Aber als ich im Sommer anfing, Euch diese Briefe zu schreiben, habe ich schließlich bewusst die Blog-Plattform gewählt: Weil ich mir sonst höchstwahrscheinlich nicht jede Woche die Mühe machen würde, meine Gedanken in einigermaßen lesbarer Form aufzuschreiben. Dass das nicht allen gefallen würde, war mir schon klar, im Vordergrund stand und steht aber ja mein Plan, Euch eines Tages ein Buch mit den gesammelten Werken zu überreichen. Natürlich wird es auch Texte enthalten, die NICHT Hinz und Kunz mitlesen können – und natürlich habe ich durchaus meine Grenzen in Sachen Privatsphäre, die ich Euch ja bereits erläuterte.
Also weiter im Text: Anstatt jetzt den Kopf in den Sand zu stecken und gar nichts mehr zu sagen, möchte ich Euch heute ein paar Sätze zum Thema Freundschaft aufschreiben. Denn dieses Thema beschäftigte mich nicht nur nach diesem Streit wieder intensiv, sondern auch letzte Woche bei unserem Besuch in meiner Heimat und immer wieder in den vergangenen Monaten: Vermutlich gehört dieser Punkt auf der Was-sich-ändert-wenn-Du-Kinder-hast-Liste unter die Top 3 – mindestens.
Freundschaften verändern sich – ist das schlimm?
Ja: Der Freundeskreis verändert sich, wenn man plötzlich Mama ist. Aber ist das schlimm? Ist es okay, wenn Freunde nicht nur kommen, sondern auch gehen? Macht das Elternsein sensibler, Löcher in das eigentlich doch ziemlich dicke Fell? Oder wird man automatisch ein oberflächlicher Mensch, wenn man plötzlich selbst diese dem Klischee mehr als entsprechenden Muddi-Smalltalk-Gespräche auf dem Spielplatz führt?

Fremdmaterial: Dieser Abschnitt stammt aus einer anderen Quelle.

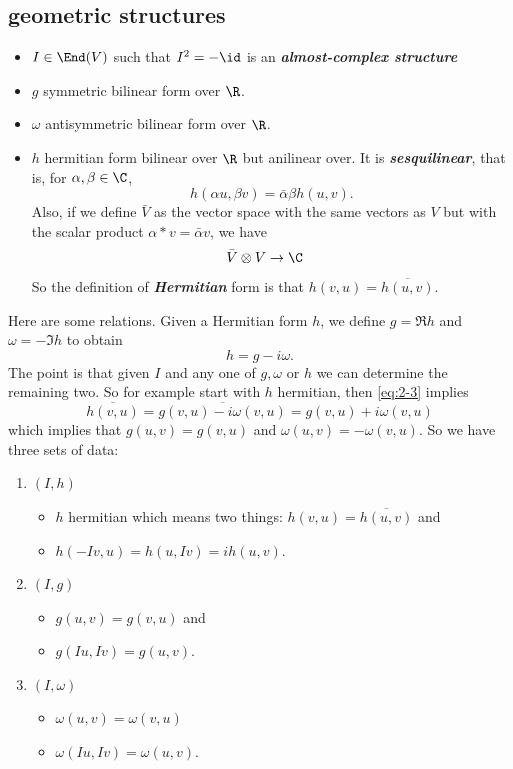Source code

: \subsection{geometric structures}
\begin{defn}\leavevmode
	\begin{itemize}
		\item $I\in\End(V)$ such that $I^2=-\id$ is an \textbf{\textit{almost-complex structure}}
		\item $g$ symmetric bilinear form over $\R$.
		\item $\omega$ antisymmetric bilinear form over $\R$.
		\item $h$ hermitian form bilinear over $\R$ but anilinear over. It is \textbf{\textit{sesquilinear}}, that is, for $\alpha,\beta\in\C$,
		\[h(\alpha u,\beta v)=\bar\alpha\beta h(u,v).\]
		Also, if we define $\bar V$ as the vector space with the same vectors as $V$ but with the scalar product $\alpha * v=\bar\alpha v$, we have
		\begin{align*}
			\bar V\otimes V&\to\C
		\end{align*}
		So the definition of \textbf{\textit{Hermitian}} form is that $h(v,u)=\overline{h(u,v)}$.
	\end{itemize}
\end{defn}
Here are some relations. Given a Hermitian form $h$, we define $g=\Re h$ and $\omega=-\Im h$ to obtain
\begin{equation}\label{eq:2-3}
	h=g-i\omega.
\end{equation}
The point is that given $I$ and any one of $g,\omega$ or $h$ we can determine the remaining two. So for example start with $h$ hermitian, then \cref{eq:2-3} implies
\[\overline{h(v,u)}=\overline{g(v,u)-i\omega(v,u)}=g(v,u)+i\omega(v,u)\]
which implies that $g(u,v)=g(v,u)$ and $\omega(u,v)=-\omega(v,u)$.
So we have three sets of data:
\begin{enumerate}
	\item $(I,h)$
	\begin{itemize}
		\item $h$ hermitian which means two things: $h(v,u)=\overline{h(u,v)}$ and
		\item $h(-Iv,u)=h(u,Iv)=ih(u,v)$.
	\end{itemize}
	\item $(I,g)$
	\begin{itemize}
		\item $g(u,v)=g(v,u)$ and
		\item $g(Iu,Iv)=g(u,v)$.
	\end{itemize}
	\item $(I,\omega)$
	\begin{itemize}
		\item $\omega(u,v)=\omega(v,u)$
		\item $\omega(Iu,Iv)=\omega(u,v)$.
	\end{itemize}
\end{enumerate}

Um diese Fragen zu beantworten, habe ich meinen Freundeskreis gedanklich mal etwas geclustert. Das Ergebnis ist nicht als Rangordnung gemeint und vermischt sich natürlich teilweise. Aber grob lassen sich die lieben Freunde aus heutiger (Muddi-)Sicht ganz gut in sechs Gruppen einteilen. Zunächst wären da drei ziemlich unproblematische:
Die besten
Das sind die, die seit Jahrzehnten da sind – egal wo sie sind. Wenn Ihr telefoniert, manchmal stundenlang, spürt man nichts von den 800 Kilometern, die Euch trennen. Ihr könnt einfach ALLES besprechen, peinlich gibt’s nicht. Wenn Ihr sie seht, ist jede einzelne Minute Balsam für die Seele. Wenn Ihr Euch wieder trennen müsst, fühlt sich das an wie Liebeskummer. Aber sie sind ja trotzdem da. Mit den einen verbindet Euch dieses imaginäre Band, das noch stärker ist, seitdem Ihr beide Mama seid, und das es unter Garantie auch in 50 Jahren noch geben wird.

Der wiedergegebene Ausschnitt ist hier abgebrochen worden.